Mrs. Hamon’s art collection has the same sort of curious, hodgepodge appeal. That is if you consider a collection that includes a $1 million Rouault, a somewhat lesser priced Vlaminck, and an invaluable Magritte, hodgepodge. Call it what you will, but Mrs. Hamon, whose donations to museums in Dallas and San Francisco are legion, has amassed an interesting and valuable assemblage of art at home. She and Jake started collecting art together in the 1950s when they were first married. And, of course, there are good stories behind some of them, including the Rouault, which Mrs. Hamon first saw in 1950 at a friend’s gallery. She was too afraid to tell her husband she’d bought “some crazy modern art,” so she did it secretly, selling almost all of her shares in Pittsburgh Consolidated Coal for cash. “I had the shares before we got married, and that was my money, in case I’d ever decided to leave him, so selling it was a big deal,” she says, laughing. She eventually confessed, and he loved the painting. Mrs. Hamon’s favorite piece is the Magritte, an ethereal painting of a woman floating in the clouds, which she bought as an anniversary gift for her husband decades ago. While much of her collection bears the names of great artists, much of it also is by little-known American artists whose work she just likes. A piece by an obscure New York painter hangs in a hallway next to the Magritte and the Vlaminck.

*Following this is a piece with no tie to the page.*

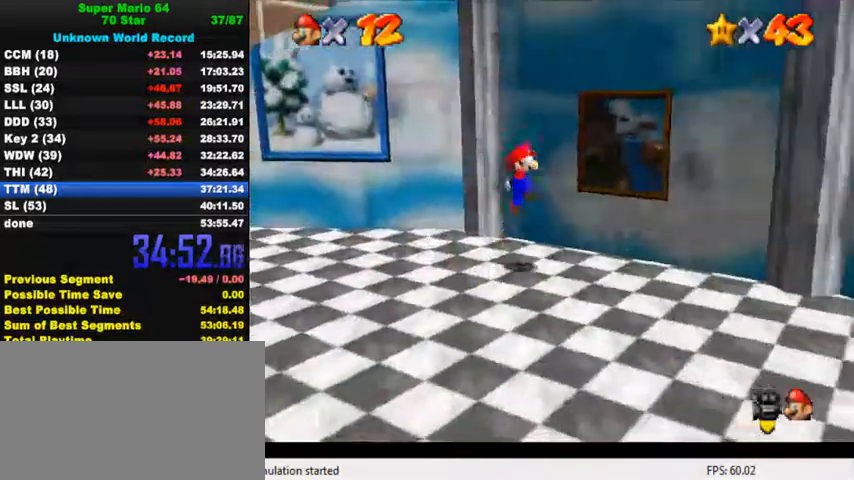
{"keys": ["left", "up"], "events": [[34, "ctrl", "down"], [67, "right", "up"], [100, "ctrl", "up"], [367, "left", "down"]]}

Photographs of friends and family in Mrs. Hamon’s apartment are everywhere-stacked 10 deep on the grand pianos and covering every surface of the walls in the guest bedroom. But what sets her photographs apart from yours and mine is who’s in them. Look closely and you’ll see Mrs. Hamon with Frank Sinatra at a dinner party or Jake mingling with LBJ. These pictures are not out for show or to impress; they’re simply her friends. When asked what her favorite photograph is, she says it’s one taken a long time ago, where she’s standing close to Jake, and she’s wrapped her fox stole around his neck playfully. Nancy Hamon’s life is one well-lived, and her house reflects all of it.